Neither take on the story represents a breakthrough in how to write for the princess. Briar Rose, real name Aurora, is a beautiful, musical, kind, lovesick, and uncomplicated teenager in Sleeping Beauty, and she’s exactly the same in Maleficent, minus the music. She doesn’t get much screen time in the two versions, nor does she have much of an arc. But by the nature of the story, the sleeping beauty – whether they’re a princess, a hunky he-man, or a three-eyed round headed Martian – is not the protagonist, but the stakes. They have to end up cursed by everlasting sleep, their fate to be determined by the efforts of the actual lead character. It’s obvious who that is in Maleficent, but despite claims that Sleeping Beauty “promotes the idea of a Prince Charming and…oppress[es] the idea of powerful, independent-thinking women,” the protagonist of the original film is not Prince Phillip. He was the first Disney prince to have a name and something approaching a personality, but he doesn’t carry the picture. That distinction goes to not one character, but three.
Their names are Flora, Fauna, and Merryweather: the three good fairies. They have a diverse set of personalities, Flora being take-charge and no-nonsense, Fauna sweet-natured but flighty, and Merryweather temperamental and sensitive. Sleeping Beauty is told largely (though not exclusively) through their point of view. They are the fairies invited to Aurora’s christening, they are the ones who mitigate Maleficent’s curse and conjure the plan to circumvent it, their magic fight amongst themselves blows their cover, and they are the ones who realize that Phillip can break the curse and who guide him to victory over Maleficent. Their choices, mistakes, and actions drive the story. There isn’t any familial or romantic attachment that moves the fairies to act, nor any pact of servitude or quest for justice or vengeance: they’re just basically kind women who love Aurora and her family and choose to help them. And the magic they wield; the stuff of bubbles, flowers, gifts of beauty and song and truth; ultimately wins out over all the powers of Hell.

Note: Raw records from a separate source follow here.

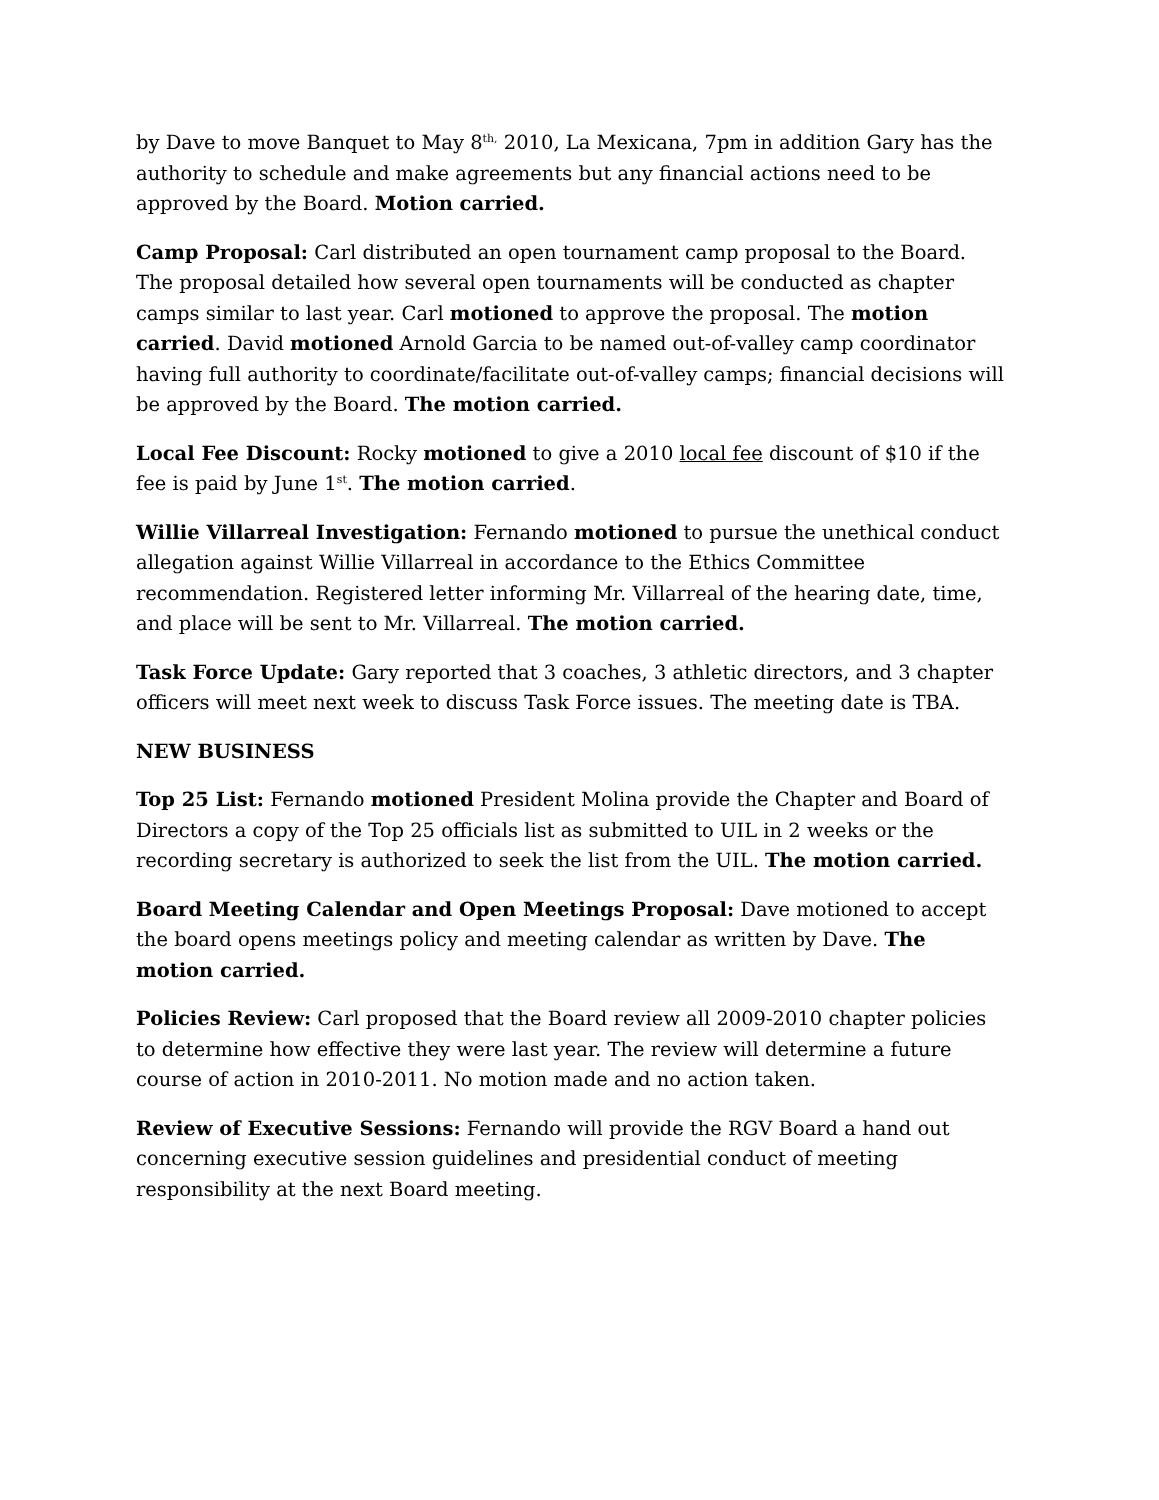by Dave to move Banquet to May 8<sup>th,</sup> 2010, La Mexicana, 7pm in addition Gary has the authority to schedule and make agreements but any financial actions need to be approved by the Board. Motion carried.
Camp Proposal: Carl distributed an open tournament camp proposal to the Board. The proposal detailed how several open tournaments will be conducted as chapter camps similar to last year. Carl motioned to approve the proposal. The motion carried. David motioned Arnold Garcia to be named out-of-valley camp coordinator having full authority to coordinate/facilitate out-of-valley camps; financial decisions will be approved by the Board. The motion carried.
Local Fee Discount: Rocky motioned to give a 2010 local fee discount of $10 if the fee is paid by June 1<sup>st</sup>. The motion carried.
Willie Villarreal Investigation: Fernando motioned to pursue the unethical conduct allegation against Willie Villarreal in accordance to the Ethics Committee recommendation. Registered letter informing Mr. Villarreal of the hearing date, time, and place will be sent to Mr. Villarreal. The motion carried.
Task Force Update: Gary reported that 3 coaches, 3 athletic directors, and 3 chapter officers will meet next week to discuss Task Force issues. The meeting date is TBA.
NEW BUSINESS
Top 25 List: Fernando motioned President Molina provide the Chapter and Board of Directors a copy of the Top 25 officials list as submitted to UIL in 2 weeks or the recording secretary is authorized to seek the list from the UIL. The motion carried.
Board Meeting Calendar and Open Meetings Proposal: Dave motioned to accept the board opens meetings policy and meeting calendar as written by Dave. The motion carried.
Policies Review: Carl proposed that the Board review all 2009-2010 chapter policies to determine how effective they were last year. The review will determine a future course of action in 2010-2011. No motion made and no action taken.
Review of Executive Sessions: Fernando will provide the RGV Board a hand out concerning executive session guidelines and presidential conduct of meeting responsibility at the next Board meeting.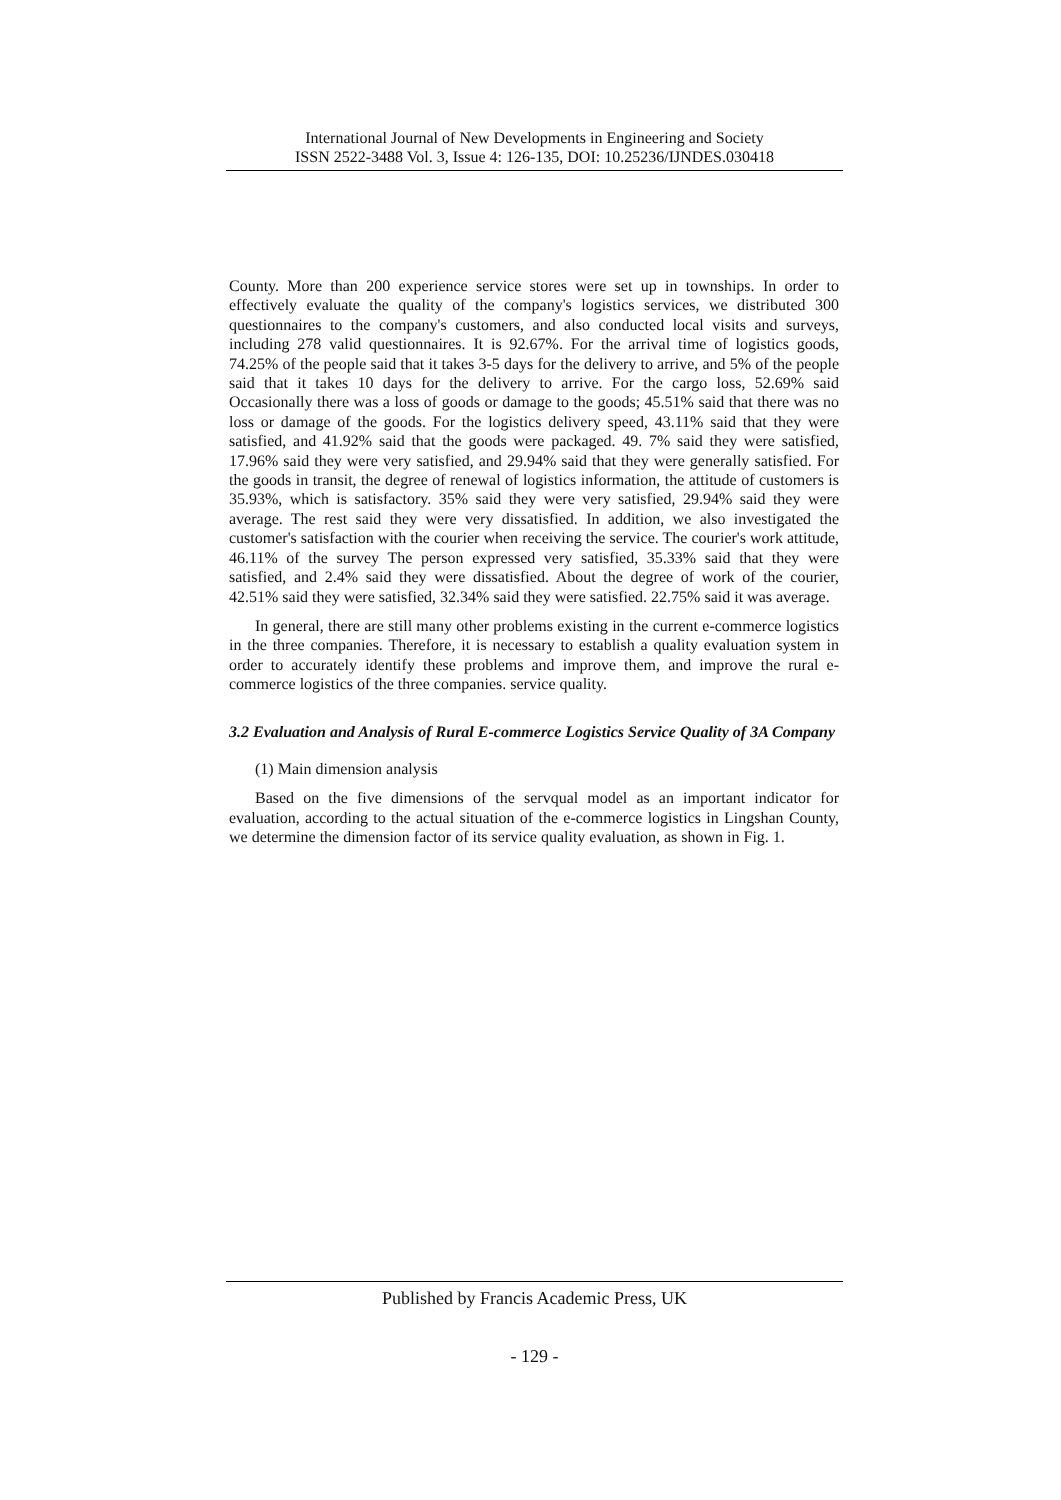International Journal of New Developments in Engineering and Society
ISSN 2522-3488 Vol. 3, Issue 4: 126-135, DOI: 10.25236/IJNDES.030418
County. More than 200 experience service stores were set up in townships. In order to effectively evaluate the quality of the company's logistics services, we distributed 300 questionnaires to the company's customers, and also conducted local visits and surveys, including 278 valid questionnaires. It is 92.67%. For the arrival time of logistics goods, 74.25% of the people said that it takes 3-5 days for the delivery to arrive, and 5% of the people said that it takes 10 days for the delivery to arrive. For the cargo loss, 52.69% said Occasionally there was a loss of goods or damage to the goods; 45.51% said that there was no loss or damage of the goods. For the logistics delivery speed, 43.11% said that they were satisfied, and 41.92% said that the goods were packaged. 49. 7% said they were satisfied, 17.96% said they were very satisfied, and 29.94% said that they were generally satisfied. For the goods in transit, the degree of renewal of logistics information, the attitude of customers is 35.93%, which is satisfactory. 35% said they were very satisfied, 29.94% said they were average. The rest said they were very dissatisfied. In addition, we also investigated the customer's satisfaction with the courier when receiving the service. The courier's work attitude, 46.11% of the survey The person expressed very satisfied, 35.33% said that they were satisfied, and 2.4% said they were dissatisfied. About the degree of work of the courier, 42.51% said they were satisfied, 32.34% said they were satisfied. 22.75% said it was average.
In general, there are still many other problems existing in the current e-commerce logistics in the three companies. Therefore, it is necessary to establish a quality evaluation system in order to accurately identify these problems and improve them, and improve the rural e-commerce logistics of the three companies. service quality.
3.2 Evaluation and Analysis of Rural E-commerce Logistics Service Quality of 3A Company
(1) Main dimension analysis
Based on the five dimensions of the servqual model as an important indicator for evaluation, according to the actual situation of the e-commerce logistics in Lingshan County, we determine the dimension factor of its service quality evaluation, as shown in Fig. 1.
Published by Francis Academic Press, UK
- 129 -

The woman who wields that magic is nevertheless a formidable presence. Taller, younger, and more elegant than the good fairies, Maleficent is the most immediately powerful character in Sleeping Beauty. She rules her own castle outside the realm of King Stefan, commands legions of goblins who cower before her, appears and disappears at will, and summons storms, thorns, and a draconic form for herself that spews green fire. It’s implied that she routinely ruins the magical works of the three good fairies in small, petty ways, and being snubbed an invitation to a christening seems a minor cause to motivate a deadly curse upon Aurora. But Maleficent is the Mistress of all Evil, a title she grants herself gleefully and proudly. Her character is ultimately no more complicated than Aurora’s or Phillip’s, but she takes great joy in the wickedness she has chosen to master, and remains a commanding, independent power until the end.

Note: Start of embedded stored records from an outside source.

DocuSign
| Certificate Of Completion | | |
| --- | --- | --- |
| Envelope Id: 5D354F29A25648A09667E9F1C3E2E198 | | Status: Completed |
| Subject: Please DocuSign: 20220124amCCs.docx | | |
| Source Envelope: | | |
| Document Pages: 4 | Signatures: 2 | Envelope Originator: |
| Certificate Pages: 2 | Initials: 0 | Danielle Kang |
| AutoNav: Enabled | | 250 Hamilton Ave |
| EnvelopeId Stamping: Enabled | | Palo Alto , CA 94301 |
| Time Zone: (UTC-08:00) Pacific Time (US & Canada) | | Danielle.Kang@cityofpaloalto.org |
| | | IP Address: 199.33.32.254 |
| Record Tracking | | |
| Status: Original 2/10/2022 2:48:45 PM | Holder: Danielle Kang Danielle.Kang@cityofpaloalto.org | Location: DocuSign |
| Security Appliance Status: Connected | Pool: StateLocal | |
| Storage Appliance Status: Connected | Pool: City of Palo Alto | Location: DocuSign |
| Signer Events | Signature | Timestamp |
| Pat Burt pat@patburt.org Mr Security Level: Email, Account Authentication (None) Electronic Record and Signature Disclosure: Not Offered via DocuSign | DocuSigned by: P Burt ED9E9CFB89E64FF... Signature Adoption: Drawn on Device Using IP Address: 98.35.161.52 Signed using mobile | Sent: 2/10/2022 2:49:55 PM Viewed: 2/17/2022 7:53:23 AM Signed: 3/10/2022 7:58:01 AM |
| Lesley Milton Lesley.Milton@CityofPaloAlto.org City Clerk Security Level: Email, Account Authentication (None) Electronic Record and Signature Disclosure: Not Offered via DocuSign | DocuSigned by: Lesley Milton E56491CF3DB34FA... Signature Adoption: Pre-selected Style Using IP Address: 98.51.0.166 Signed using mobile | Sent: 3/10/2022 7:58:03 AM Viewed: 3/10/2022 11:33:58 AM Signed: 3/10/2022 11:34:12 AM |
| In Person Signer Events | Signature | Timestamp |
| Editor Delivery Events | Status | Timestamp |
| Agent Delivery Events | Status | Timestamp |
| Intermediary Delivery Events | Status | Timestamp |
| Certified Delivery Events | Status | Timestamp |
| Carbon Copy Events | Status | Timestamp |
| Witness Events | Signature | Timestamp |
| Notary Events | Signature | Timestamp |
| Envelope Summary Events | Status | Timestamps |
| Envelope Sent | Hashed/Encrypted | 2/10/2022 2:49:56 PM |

So, there it is: Sleeping Beauty boasts four principle female characters, with a range of personality types. Three of them work in concert to drive the film as its heroines, the villainess is a free agent, and if the sleeping beauty herself isn’t the most interesting or dynamic princess Disney has ever animated, she is still a pleasant character who easily inspires sympathy. There is a traditional love-at-first-sight romance, to be sure, pivotal to the story’s resolution, but the journey to that end is female-led all the way. (There is also a sixth woman in the story, Aurora’s mother Queen Leah. She has no role in the picture beyond being a mother, but at least she’s alive.)

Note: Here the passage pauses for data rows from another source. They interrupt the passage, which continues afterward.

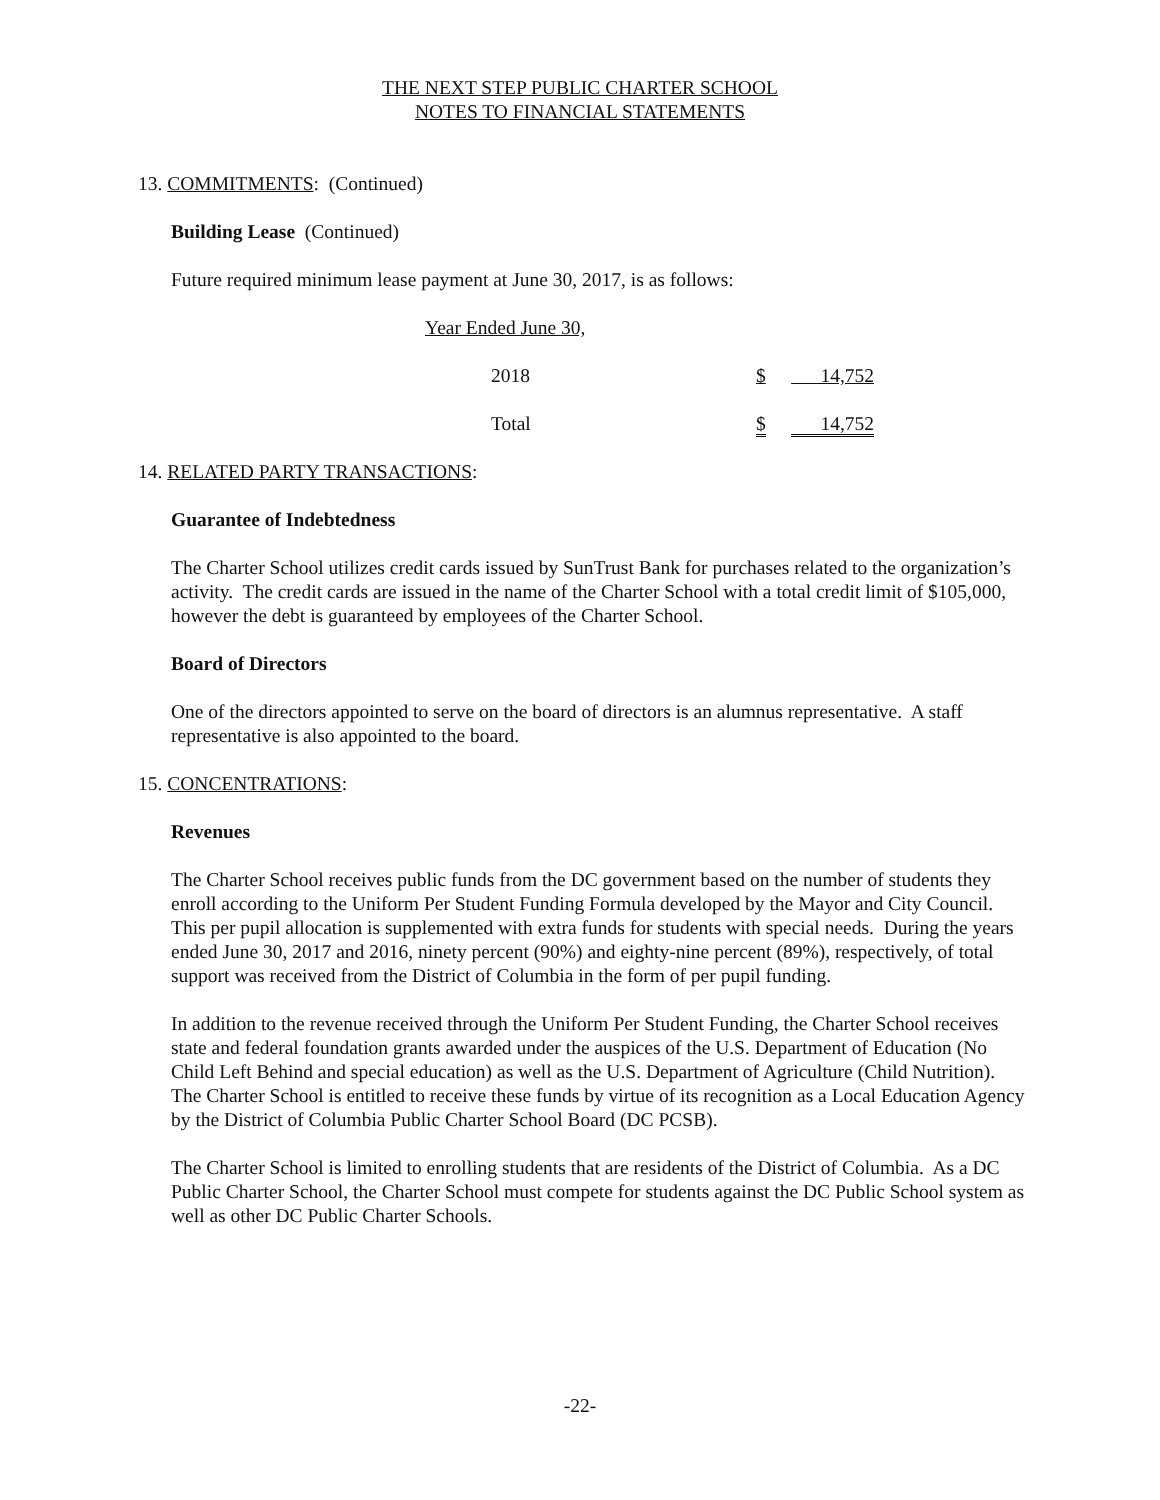THE NEXT STEP PUBLIC CHARTER SCHOOL
NOTES TO FINANCIAL STATEMENTS
13. COMMITMENTS: (Continued)
Building Lease (Continued)
Future required minimum lease payment at June 30, 2017, is as follows:
| Year Ended June 30, | | |
| 2018 | $ | 14,752 |
| Total | $ | 14,752 |
14. RELATED PARTY TRANSACTIONS:
Guarantee of Indebtedness
The Charter School utilizes credit cards issued by SunTrust Bank for purchases related to the organization’s activity. The credit cards are issued in the name of the Charter School with a total credit limit of $105,000, however the debt is guaranteed by employees of the Charter School.
Board of Directors
One of the directors appointed to serve on the board of directors is an alumnus representative. A staff representative is also appointed to the board.
15. CONCENTRATIONS:
Revenues
The Charter School receives public funds from the DC government based on the number of students they enroll according to the Uniform Per Student Funding Formula developed by the Mayor and City Council. This per pupil allocation is supplemented with extra funds for students with special needs. During the years ended June 30, 2017 and 2016, ninety percent (90%) and eighty-nine percent (89%), respectively, of total support was received from the District of Columbia in the form of per pupil funding.
In addition to the revenue received through the Uniform Per Student Funding, the Charter School receives state and federal foundation grants awarded under the auspices of the U.S. Department of Education (No Child Left Behind and special education) as well as the U.S. Department of Agriculture (Child Nutrition). The Charter School is entitled to receive these funds by virtue of its recognition as a Local Education Agency by the District of Columbia Public Charter School Board (DC PCSB).
The Charter School is limited to enrolling students that are residents of the District of Columbia. As a DC Public Charter School, the Charter School must compete for students against the DC Public School system as well as other DC Public Charter Schools.
-22-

Against that, what does Maleficent have? A mother who’s only there to be a mother again, except that she dies and feeds into one of the oldest jokes about Disney movies. A sleeping beauty no more fleshed out than she was when animated (though her Prince Phillip is considerably less interesting in live action). And the three fairies – those clear personalities with a strong rapport, the heroines who steered Sleeping Beauty forward through every major story turn – are reduced to comic relief. Worse than that, incompetent comic relief. No longer do they even have a hand in softening the curse upon Aurora or planning for her safety; it is a task given to them by King Stefan, not a choice. And they are terrible at that task. Their squabbling and negligence almost costs an infant Aurora her life, and the film takes every opportunity to have other characters brand the fairies as idiots.
Screenwriter Linda Woolverton insisted such a diminishment was necessary. “I had to undercut their influence,” she claimed in an interview. “This is a Maleficent story.” Yet Maleficent herself spends a considerable amount of her own movie standing on the sidelines watching things happen rather than driving them, a “voyeur in her own life.” Her powers are greatly tuned down; there’s no vanishing into an arc of green light, no goblin army, and even her iconic transformation into a dragon is outsourced to her (male) raven henchman. More egregious is the decision to motivate Maleficent with the wrongs done to her by a man, the now-evil King Stefan and his mutilation of Maleficent’s wings. Film critic Bianca Garner has noted, “turning [Maleficent] into a woman scorned, yet another example of a bitter ex obsessed with getting back at her boyfriend, isn’t much of a step forward.” To that, I would add that having Maleficent turn on a dime from cursing to raising Aurora due to maternal instinct isn’t exactly a radical innovation. Recasting Maleficent as someone so affected by a king and his offspring, the fairies as so subservient to that king, and the offspring a child of such a despicable man, not only makes for unpleasant viewing, but denies the female cast much of the independence and agency they enjoyed back in 1959.
Which is not to say Sleeping Beauty was ever intended as a work of feminist fiction.Sleeping Beauty was meant to be a straightforward fairy-tale picture, a follow-up to Snow White and the Seven Dwarfs and Cinderella. Wary of repeating the same story beats again but spread thin by television and Disneyland, Walt himself was often absent during the film’s development, except for turning over authority to enforce his vision for a “moving illustration” to designer Eyvind Earle. With Walt’s lack of engagement, the story came about relatively quickly, though clashes between the animators and Earle over how his designs related to character would plague the film throughout production. The three fairies’ role as heroines wasn’t a conscious choice so much as it was an unconscious accident. Their role was built up from the Charles Perrault fairy tale to fill out the runtime of the movie and echo the dwarfs’ role in Snow White, not to carry the picture. Their animators, Frank Thomas and Ollie Johnston, thought of them as “funny” and were among the most hostile to Earle’s choices. Maleficent’s animator was frustrated by her tendency to “[stand] around and make speeches.” No one involved on Sleeping Beauty seemed to realize what they had done with their female leads, and the film’s underperformance at the box office didn’t inspire many of its makers to give it more than a critical second look.
But isn’t that how the artistic process goes sometimes? You can set out with the goal of making something simple and traditional, make a choice at one step of the process and another choice in the next, that snowball into something striking and unique, all unconsciously on your part. On the other hand, you can set out with a more pointed desire – say, to produce a “revisionist, feminist” remake of a beloved Disney film – and make a series of choices that devolve into cliché, undermine your own intentions, and make for the poorest of cover band concert movies.